In today's cloud-native world, companies are dealing with a deluge of telemetry data. But despite the concept of observability being more than six decades old, companies are still struggling to mature their observability practices. In turn, they can't tap into their data and extract insights that would otherwise help them improve performance, reliability, and cost.
According to Grafana Labs' 2024 Observability Survey, it doesn't matter what industry a company is in or the number of employees they have, the truth is: the more mature their observability practices are, the more time and money they save.
From AI to OpenTelemetry — here are four key takeaways from this year's report:
Too many tools
As businesses adopt new technologies and amass more data sources, they're also adding more observability tools to their toolkit to keep track of their systems. Collectively, respondents cited using 60+ technologies, and most use at least four observability tools.
But with more tools comes more complexity, which is why it's no surprise that among teams that have centralized observability, or a "single pane of glass" view of all their systems and data, 79% say it has saved them time or money as a result of lower MTTR, vendor fees, and operational costs.
How many observability technologies are you using?
AI isn't that helpful — yet
AI is seemingly everywhere these days, but in the observability space, there's more talk about its potential than there is about actually putting it into practice. Only 7% of respondents say they're using observability on AI systems and LLMs, while 46% say it's not even on their radar.
But for those who are thinking about using AI in observability, anomaly detection is cited as the most exciting use case. Roughly half also see value in predictive insights, dashboard generation, query assistance, and automated incident summaries.
Which AI/ML-powered features would be most valuable to your observability practice?

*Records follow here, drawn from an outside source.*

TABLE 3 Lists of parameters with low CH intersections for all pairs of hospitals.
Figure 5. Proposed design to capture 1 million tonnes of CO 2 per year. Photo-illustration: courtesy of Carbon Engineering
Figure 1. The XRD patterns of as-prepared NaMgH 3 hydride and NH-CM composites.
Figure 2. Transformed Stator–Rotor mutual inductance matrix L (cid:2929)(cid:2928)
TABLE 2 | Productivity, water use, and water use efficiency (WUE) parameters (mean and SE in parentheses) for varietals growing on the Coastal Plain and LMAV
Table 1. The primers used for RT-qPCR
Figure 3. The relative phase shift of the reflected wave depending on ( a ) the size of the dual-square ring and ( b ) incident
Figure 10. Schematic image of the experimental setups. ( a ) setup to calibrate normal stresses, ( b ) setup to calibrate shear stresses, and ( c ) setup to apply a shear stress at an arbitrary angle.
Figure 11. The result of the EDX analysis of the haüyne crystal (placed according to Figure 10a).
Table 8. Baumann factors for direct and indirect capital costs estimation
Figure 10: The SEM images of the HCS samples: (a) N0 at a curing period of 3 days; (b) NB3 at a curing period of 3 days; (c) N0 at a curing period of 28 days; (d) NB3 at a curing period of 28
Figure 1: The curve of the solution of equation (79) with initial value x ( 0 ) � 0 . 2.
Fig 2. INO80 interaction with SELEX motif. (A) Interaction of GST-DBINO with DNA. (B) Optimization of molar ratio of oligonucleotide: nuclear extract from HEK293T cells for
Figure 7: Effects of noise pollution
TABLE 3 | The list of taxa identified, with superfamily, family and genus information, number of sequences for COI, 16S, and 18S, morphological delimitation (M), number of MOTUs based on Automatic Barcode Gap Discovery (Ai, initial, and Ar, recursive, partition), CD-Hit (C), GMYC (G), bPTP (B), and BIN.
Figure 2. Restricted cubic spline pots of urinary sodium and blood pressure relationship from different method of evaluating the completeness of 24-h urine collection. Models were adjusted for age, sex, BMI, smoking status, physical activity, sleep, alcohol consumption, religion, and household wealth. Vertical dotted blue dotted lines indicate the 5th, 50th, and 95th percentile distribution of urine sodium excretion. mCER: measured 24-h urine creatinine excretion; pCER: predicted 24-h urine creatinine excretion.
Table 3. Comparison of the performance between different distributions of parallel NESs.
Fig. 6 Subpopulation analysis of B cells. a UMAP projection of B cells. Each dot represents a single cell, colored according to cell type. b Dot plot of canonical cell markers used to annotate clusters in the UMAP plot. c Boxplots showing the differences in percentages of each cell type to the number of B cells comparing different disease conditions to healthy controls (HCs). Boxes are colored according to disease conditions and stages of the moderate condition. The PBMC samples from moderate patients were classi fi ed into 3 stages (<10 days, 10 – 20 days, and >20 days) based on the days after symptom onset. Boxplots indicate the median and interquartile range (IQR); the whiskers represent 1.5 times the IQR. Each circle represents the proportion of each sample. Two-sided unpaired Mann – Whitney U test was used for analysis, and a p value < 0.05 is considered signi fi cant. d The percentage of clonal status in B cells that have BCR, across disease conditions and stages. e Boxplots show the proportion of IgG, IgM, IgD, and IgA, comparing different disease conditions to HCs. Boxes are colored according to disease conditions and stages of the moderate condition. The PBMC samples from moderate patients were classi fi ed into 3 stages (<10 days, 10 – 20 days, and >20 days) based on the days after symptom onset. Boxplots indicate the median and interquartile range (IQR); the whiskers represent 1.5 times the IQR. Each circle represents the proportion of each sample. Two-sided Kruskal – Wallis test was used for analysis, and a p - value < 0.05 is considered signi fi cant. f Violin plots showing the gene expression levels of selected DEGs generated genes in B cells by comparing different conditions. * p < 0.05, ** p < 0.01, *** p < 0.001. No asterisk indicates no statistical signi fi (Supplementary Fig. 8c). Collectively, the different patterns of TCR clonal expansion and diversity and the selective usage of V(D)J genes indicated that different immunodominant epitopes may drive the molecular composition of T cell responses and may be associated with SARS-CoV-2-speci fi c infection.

Open source and open standards reign supreme
Open source plays an important role in the observability landscape, with 80% of the most popular technologies cited in the survey being open source. It's no surprise that OpenTelemetry and Prometheus top that list and continue to gain traction. In fact, an overwhelming majority of respondents are investing in Prometheus (89%) or OpenTelemetry (85%) — and almost 40% of respondents use both in their operations, with more than half increasing their usage of each project over the past year.
Concern over cloud costs is growing, but observability maturity can help
Respondents were asked where they land on Grafana Labs' Observability Journey Maturity Model and while a little over half say their organization has taken a proactive approach, more checked reactive than systematic. Being reactive means that more often than not, customers are raising issues before observability teams can catch them, while taking a systemic approach means developing procedures and implementing tools to find issues before users, and minimize their impact.
The different approaches can result in very different outcomes, with 65% of those with a systematic approach having saved time or money through centralized observability, compared to just 35% of those who take a reactive approach.
And since more than half of respondents say cost is their biggest concern, moving towards a systemic approach to observability has never been more important.
From centralizing systems and embracing open source standards to exploring new ways to use AI and fostering more proactive strategies — organizations can streamline that complexity and pave the way for enhanced operational efficiency and effectiveness.
Methodology: Grafana Labs surveyed over 300 people from all around the world for the report. Respondents hailed from companies of all sizes, from less than 10 employees to more than 5,000, and spanned across all industries, including technology, financial services, retail, healthcare, and more, providing a holistic view of the diverse landscape of observability practices and challenges across various sectors and organizational scales.